Frederick Douglass’ Enduring Challenge and the Unfinished Work of Justice


I take it you haven’t read many of the essays in my book. If you had, you’d understand that what we’re living through right now is more than just a political moment... it’s spiritual, ancestral, and deeply existential. It echoes with the unresolved cries of generations, and those echoes are growing louder with each passing day.

On July 5, 1852, Frederick Douglass delivered his landmark address in Rochester, New York: "What to the Slave is the Fourth of July?" In it, he dismantled the moral façade of a nation celebrating freedom while millions remained enslaved. He did not speak with politeness; he spoke with prophetic fire. His words still burn today:

"This Fourth of July is yours, not mine. You may rejoice, I must mourn."

Douglass saw the contradiction for what it was... national hypocrisy. The celebration of "justice, liberty, prosperity, and independence" was exclusive, reserved for white citizens. For the Black body, the holiday was a cruel reminder of exclusion and erasure.

Fast forward to today, and we find ourselves facing a modern resurrection of that hypocrisy. With the passing of Trump's "Big Beautiful Bill" ... a legislative monstrosity crafted in ideological partnership with the Heritage Foundation... America is regressing. Their version of "Make America Great Again" is not a return to values, but a calculated effort to undo civil rights progress. It's a spiritual rollback, a revocation of dreams paid for in blood by those who marched, sat-in, and died for freedom.

This isn't merely about one man or one administration. It's about the systemic design. Trump's movement, emboldened by think tanks and cloaked in nationalism, represents a continuation of white supremacy... not just as policy, but as identity. And White America, by and large, remains aloof. Even the liberal-minded, those who claim allyship, are often complicit through silence, comfort, or the refusal to surrender their inherited privilege.

The legacy of that hypocrisy endures in modern political movements that seek to roll back hard-won progress. The Trump administration’s policies, amplified by the Heritage Foundation and his political allies under the banner of “Make America Great Again,” have systematically targeted civil rights advancements. These efforts are not merely political maneuvers; they are assaults on the sacrifices of generations of Black and Brown Americans who fought (and often died) for equality. The erosion of voting rights, the dismantling of affirmative action, and the resurgence of racially charged rhetoric reveal a disturbing continuity: the belief that some Americans are more entitled to freedom than others.  

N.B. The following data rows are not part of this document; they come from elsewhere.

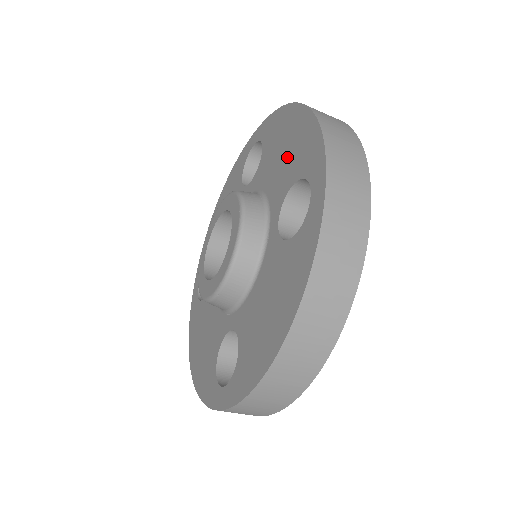
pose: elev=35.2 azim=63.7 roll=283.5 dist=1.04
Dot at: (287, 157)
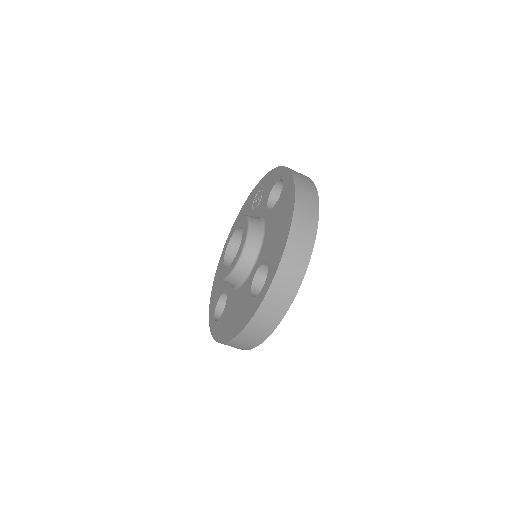
Dot at: (275, 237)
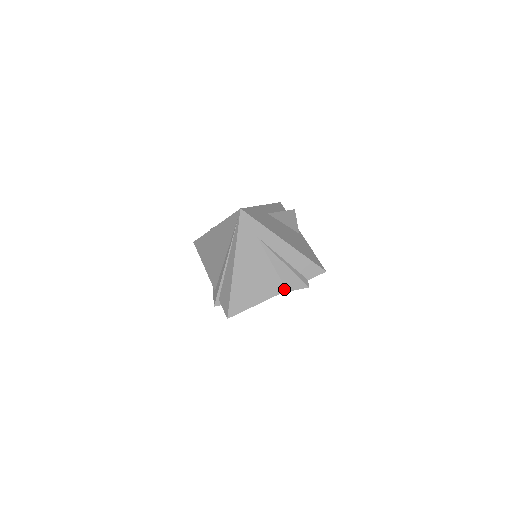
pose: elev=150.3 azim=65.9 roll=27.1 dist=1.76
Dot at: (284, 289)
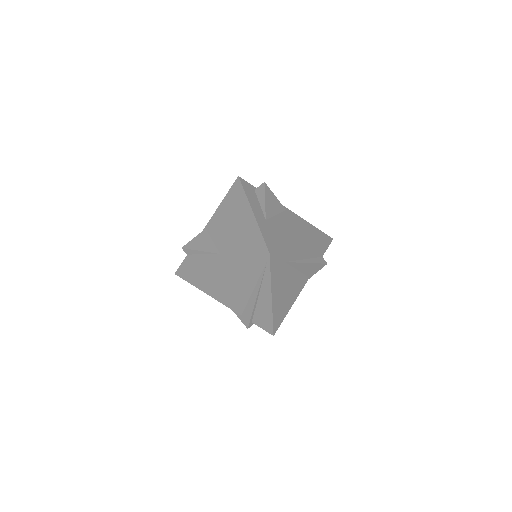
Dot at: (307, 279)
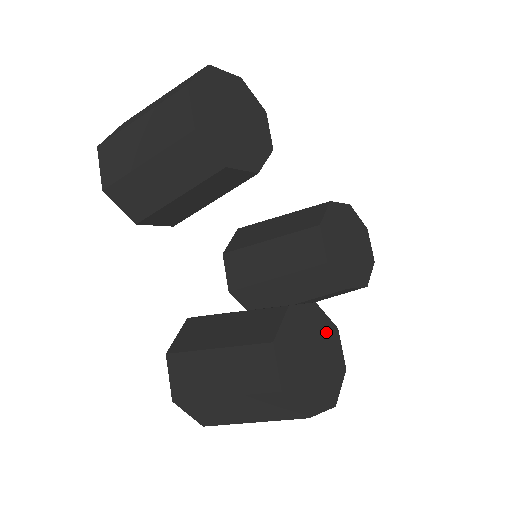
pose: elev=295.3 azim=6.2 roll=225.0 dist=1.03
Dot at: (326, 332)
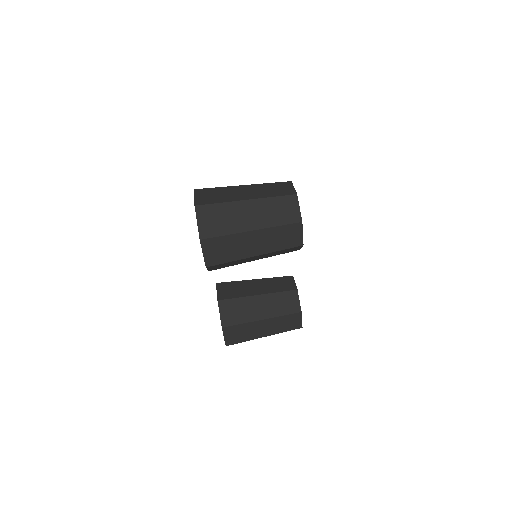
Dot at: occluded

This regression is sustained, in part, by the complacency of white America... including those who consider themselves allies. Too often, liberal-minded white individuals remain passive, insulated by privilege, unwilling or unable to fully confront systemic injustice. Their detachment perpetuates the very inequities they claim to oppose.

At this point, I am so over Europeans... not individuals, but the construct: the collective consciousness that has refused to reckon with its own history, that continues to center itself even in the face of collective suffering. 

As Susan L. Taylor, former editor-in-chief of Essence magazine, once wrote: sometimes, for your own survival, your own sanity, your own spiritual evolution, you must say to people, “I choose to grow on without you.”

So, let me be clear. I’m not asking. I’m not pleading. I’m not explaining anymore. I’m officially divorcing White America... not the individuals who have walked in solidarity, but the system, the mindset, the refusal to change. I choose to grow on. We choose to grow on. Without you!